## EXERCISE
Show, in full, each line of the data that contains "inches".

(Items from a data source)
*** Block opens ***
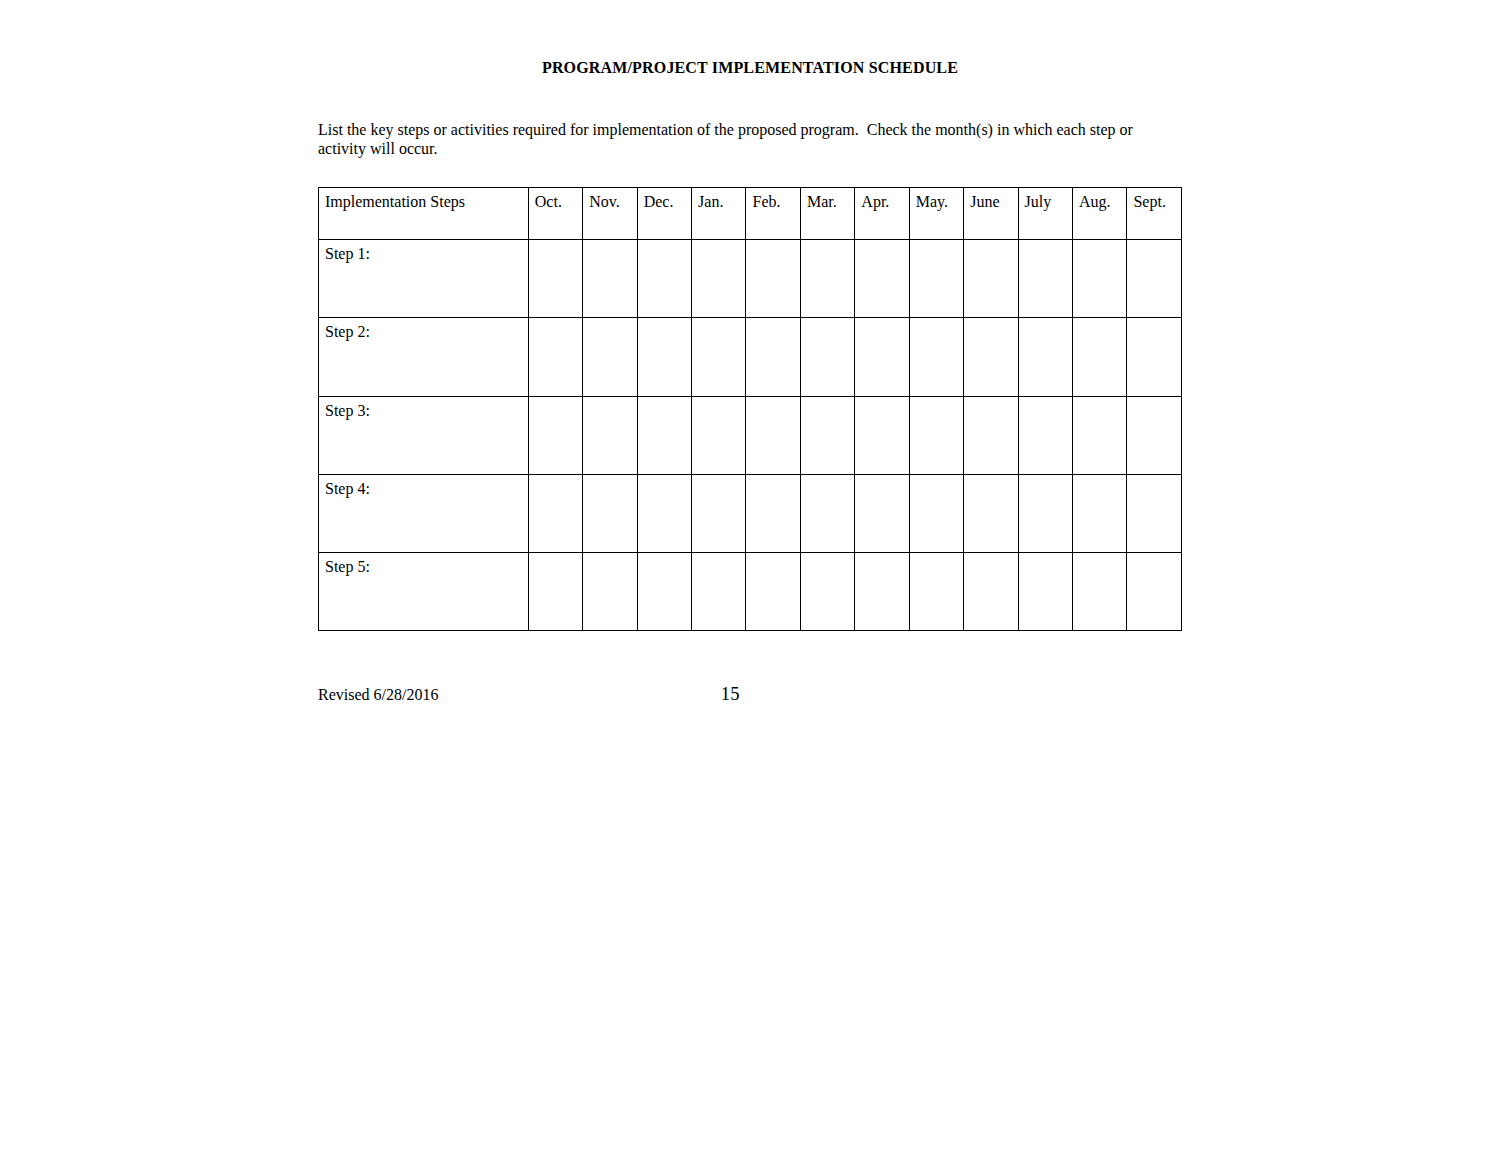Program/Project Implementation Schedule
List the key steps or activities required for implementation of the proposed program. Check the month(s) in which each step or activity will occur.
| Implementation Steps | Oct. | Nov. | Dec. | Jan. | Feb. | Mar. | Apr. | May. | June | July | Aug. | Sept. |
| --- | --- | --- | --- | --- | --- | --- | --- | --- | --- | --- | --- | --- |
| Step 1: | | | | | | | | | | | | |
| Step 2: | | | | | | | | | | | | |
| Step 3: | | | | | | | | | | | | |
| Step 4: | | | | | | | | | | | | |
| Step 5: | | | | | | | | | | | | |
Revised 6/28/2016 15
*** Block closes ***
*** Block opens ***
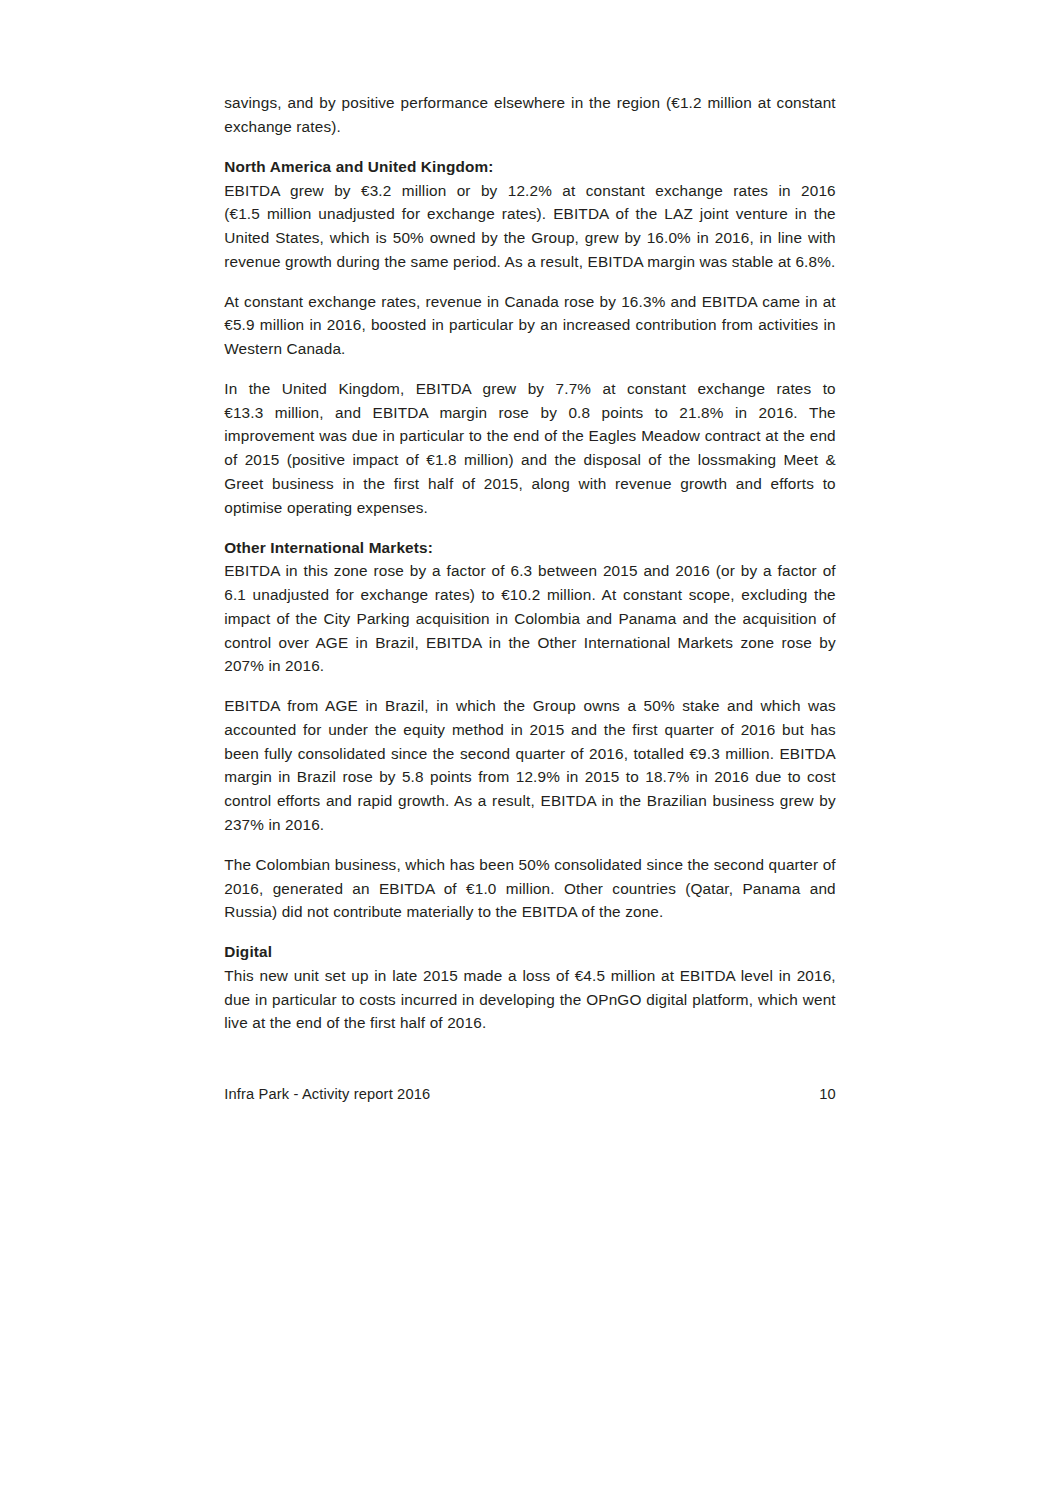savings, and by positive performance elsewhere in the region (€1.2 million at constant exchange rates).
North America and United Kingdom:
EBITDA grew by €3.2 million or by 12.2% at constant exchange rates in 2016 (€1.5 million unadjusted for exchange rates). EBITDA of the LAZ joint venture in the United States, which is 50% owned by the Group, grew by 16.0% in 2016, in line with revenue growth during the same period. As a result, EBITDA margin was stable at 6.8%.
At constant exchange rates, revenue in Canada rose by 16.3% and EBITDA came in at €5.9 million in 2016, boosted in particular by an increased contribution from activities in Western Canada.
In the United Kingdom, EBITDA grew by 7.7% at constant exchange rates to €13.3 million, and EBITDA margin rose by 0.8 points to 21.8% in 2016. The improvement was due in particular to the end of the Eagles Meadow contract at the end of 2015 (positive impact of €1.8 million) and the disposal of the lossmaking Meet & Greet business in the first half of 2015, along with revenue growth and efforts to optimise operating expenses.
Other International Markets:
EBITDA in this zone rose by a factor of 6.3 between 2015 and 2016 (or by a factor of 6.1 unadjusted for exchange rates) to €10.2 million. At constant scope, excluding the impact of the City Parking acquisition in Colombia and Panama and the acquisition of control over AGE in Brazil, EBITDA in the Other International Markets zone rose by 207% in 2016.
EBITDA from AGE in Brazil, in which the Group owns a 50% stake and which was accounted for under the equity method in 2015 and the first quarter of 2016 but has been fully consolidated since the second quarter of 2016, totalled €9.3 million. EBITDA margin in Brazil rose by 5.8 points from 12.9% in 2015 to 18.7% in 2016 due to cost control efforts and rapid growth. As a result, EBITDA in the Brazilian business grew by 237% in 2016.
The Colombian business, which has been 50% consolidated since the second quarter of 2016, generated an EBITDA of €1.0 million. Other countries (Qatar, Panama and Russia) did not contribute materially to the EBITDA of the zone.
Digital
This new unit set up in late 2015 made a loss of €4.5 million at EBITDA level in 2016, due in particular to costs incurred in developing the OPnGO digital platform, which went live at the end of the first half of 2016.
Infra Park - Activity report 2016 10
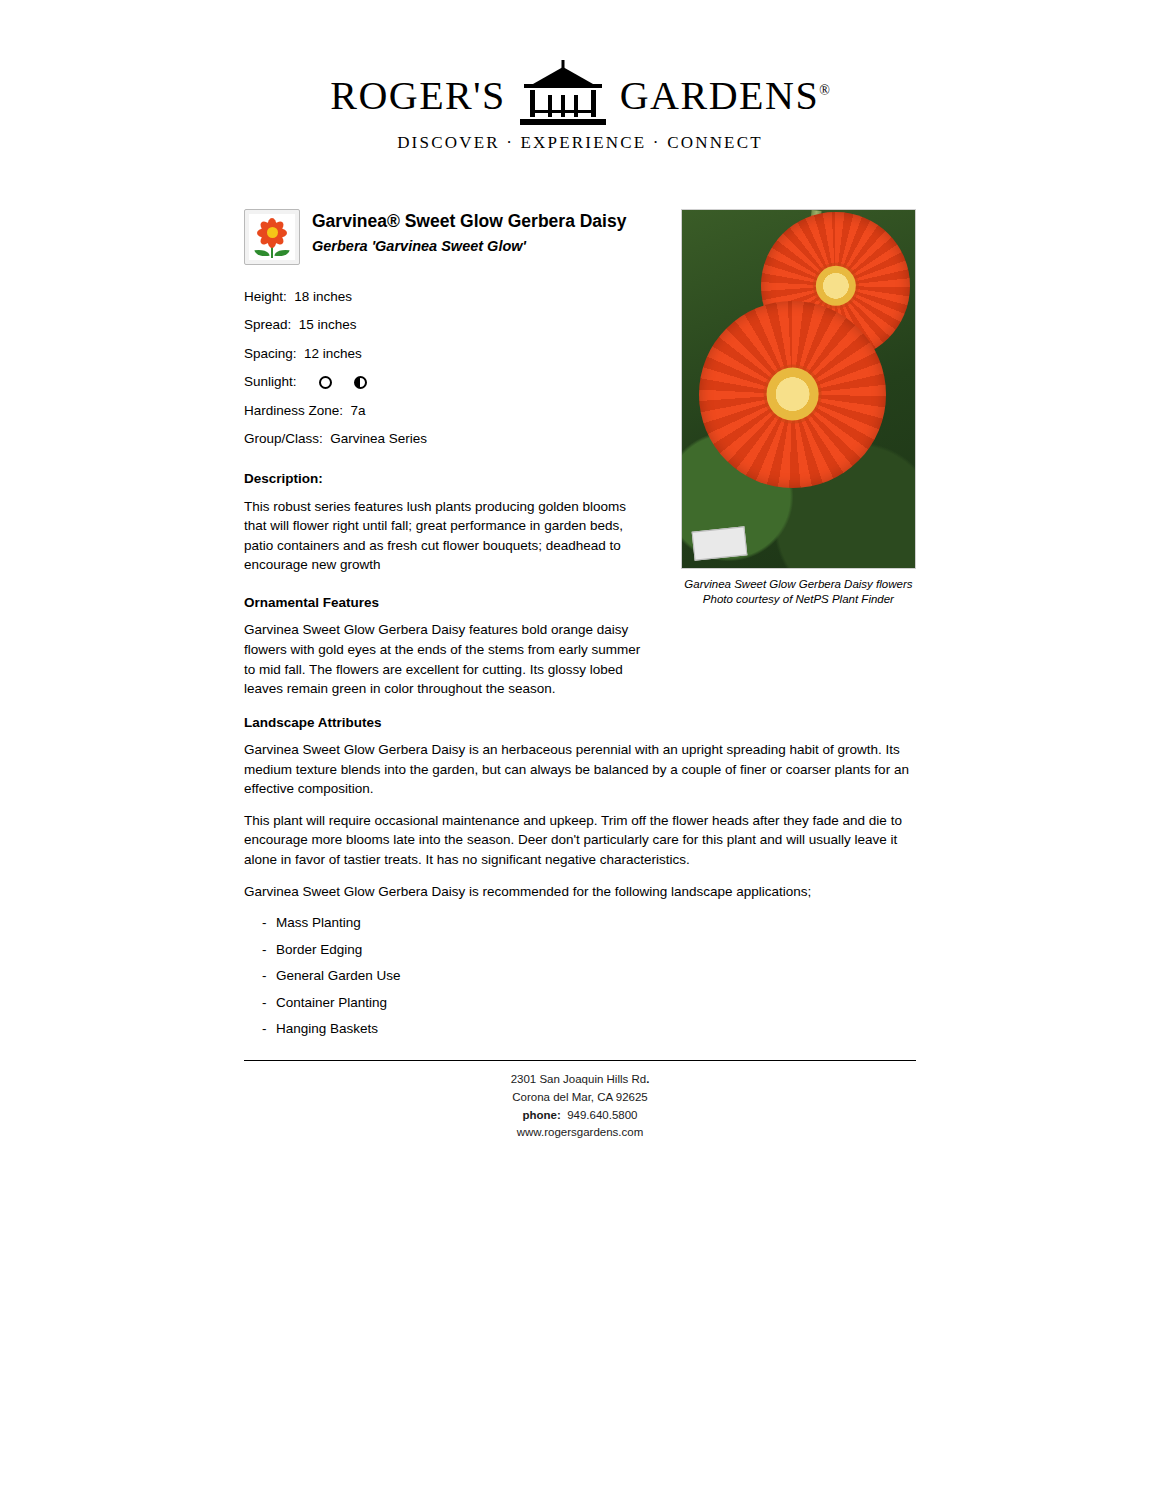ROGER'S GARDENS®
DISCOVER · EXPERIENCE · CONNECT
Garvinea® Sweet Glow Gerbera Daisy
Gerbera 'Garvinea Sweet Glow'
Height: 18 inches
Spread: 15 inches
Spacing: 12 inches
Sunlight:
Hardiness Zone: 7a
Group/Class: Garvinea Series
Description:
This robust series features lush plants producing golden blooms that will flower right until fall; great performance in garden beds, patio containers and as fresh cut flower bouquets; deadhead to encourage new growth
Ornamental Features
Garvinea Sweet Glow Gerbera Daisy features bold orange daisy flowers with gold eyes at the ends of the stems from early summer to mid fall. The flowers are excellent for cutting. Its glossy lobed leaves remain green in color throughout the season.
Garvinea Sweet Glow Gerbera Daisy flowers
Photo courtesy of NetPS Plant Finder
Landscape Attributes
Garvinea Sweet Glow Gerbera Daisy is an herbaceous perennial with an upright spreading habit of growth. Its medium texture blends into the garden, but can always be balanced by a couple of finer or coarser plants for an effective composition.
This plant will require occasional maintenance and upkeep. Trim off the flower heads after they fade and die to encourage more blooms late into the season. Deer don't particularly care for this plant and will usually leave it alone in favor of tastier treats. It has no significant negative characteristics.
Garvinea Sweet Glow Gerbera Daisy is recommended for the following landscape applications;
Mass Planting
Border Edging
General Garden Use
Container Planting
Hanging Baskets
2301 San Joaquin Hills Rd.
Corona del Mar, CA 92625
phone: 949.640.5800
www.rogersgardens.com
*** Block closes ***
## RESPONSE TO THE EXERCISE
Height: 18 inches
Spread: 15 inches
Spacing: 12 inches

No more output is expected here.